Zur Therapie und Prophylaxe

Tierische Selbstmedikation

04.06.2013, 14:37 Uhr


Nicht nur Menschen bekämpfen verschiedenste Krankheiten mit Medikamenten. Auch Tiere von der Fruchtfliege bis hin zu Primaten nutzen Stoffe mit pharmakologischer Wirkung sowohl zur Therapie als auch zur Prophylaxe.

Primaten kauen das Mark bitterer Pflanzen, um Magen-Darm-Parasiten zu bekämpfen. Diese Pflanzen haben keinerlei Nährwert, aber offenbar haben die Affen festgestellt, dass sie ihnen guttun. Finken bauen Zigarettenstummel in ihre Nester ein; nicht in Ermangelung anderen Baumaterials, sondern weil das enthaltene Nikotin Milben fernhält. Aber nicht nur höher entwickelte Tiere machen Gebrauch von pharmakologisch wirksamen Stoffen aus der Natur. Auch Insekten schützen auf diese Weise sich und ihren Nachwuchs. So legen beispielsweise Fruchtfliegen ihre Larven an Orten mit höherem Ethanol-Gehalt hab, wenn der Befall mit bestimmten Parasiten droht. Wird eine Dauermedikation abgesetzt, droht auch im Tierreich der Rückfall: Bienen schützen ihren Stock vor Pilzbefall durch bestimmte Harze, die antimykotisch wirken. Kommen die Bienen mit Pilzsporen in Kontakt, sammeln sie diese Harze vermehrt. Da die Harze klebrig sind und die Arbeit am Stock erschweren, sind sie bei Imkern nicht besonders beliebt. Es besteht das Bestreben, die Bienen so zu züchten, dass sie möglichst wenig Harz einlagern. Die Forscher sehen darin eine Ursache dafür, dass immer mehr Bienenvölker von Parasiten befallen sind. Für die Bienen und auch andere Spezies ist es wohl energieeffizienter, Krankheitserreger „medikamentös“ zu bekämpfen, als das eigene Immunsystem entsprechend zu adaptieren. Zumindest erklären sich die Wissenschaftler so den evolutionären Vorteil der tierischen Pharmakotherapie.

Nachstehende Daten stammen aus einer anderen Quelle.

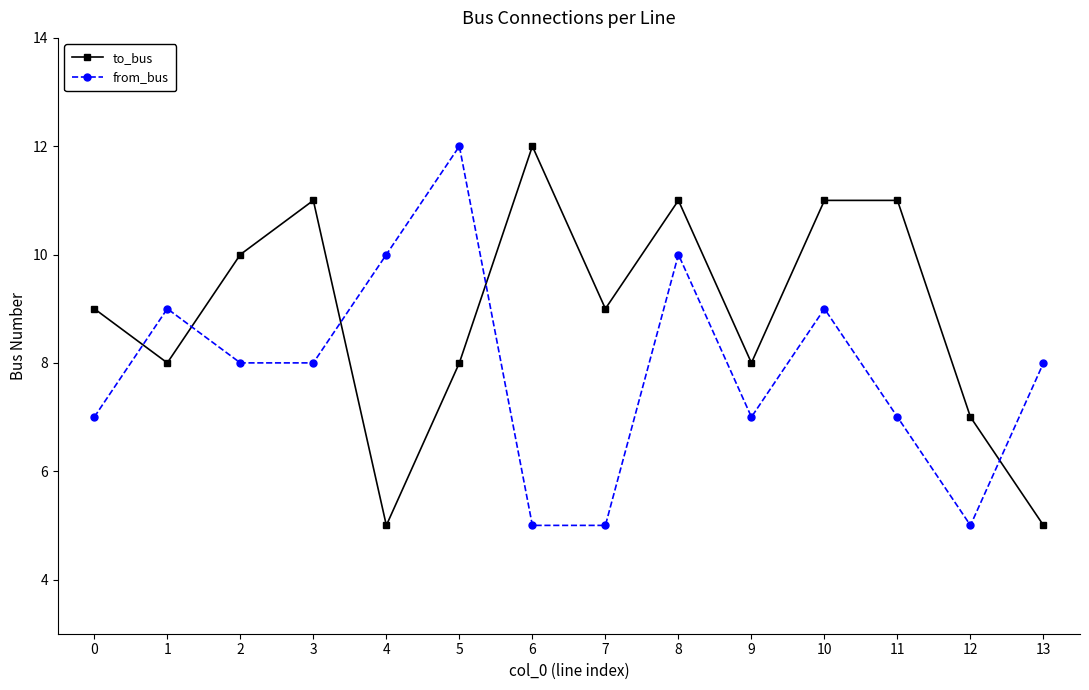

What is the lowest value of the to_bus series?

5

Auch wenn die tierischen Therapeuten instinktiv vieles richtig machen, wäre offenbar in einigen Fällen doch eine Beratung zu Risiken und Nebenwirkungen angebracht: Bärenspinner-Raupen fressen Alkaloid-haltige Greiskräuter, um parasitäre Fliegen zu bekämpfen, die ihre Larven in den Raupen ablegen. Die Alkaloide steigern laut einer Studie die Überlebensraten von befallenen Raupen um 17 Prozent. Fressen  nicht befallene Raupen die Greiskräuter, ist die Sterberate erhöht. Von pharmazeutischer Beratung oder Medikationsmanagement im Tierreich ist allerdings bisher noch von keiner Spezies etwas bekannt.

de Roode JC, et al. Self-Medication in Animals; Science 340, 150 (2013).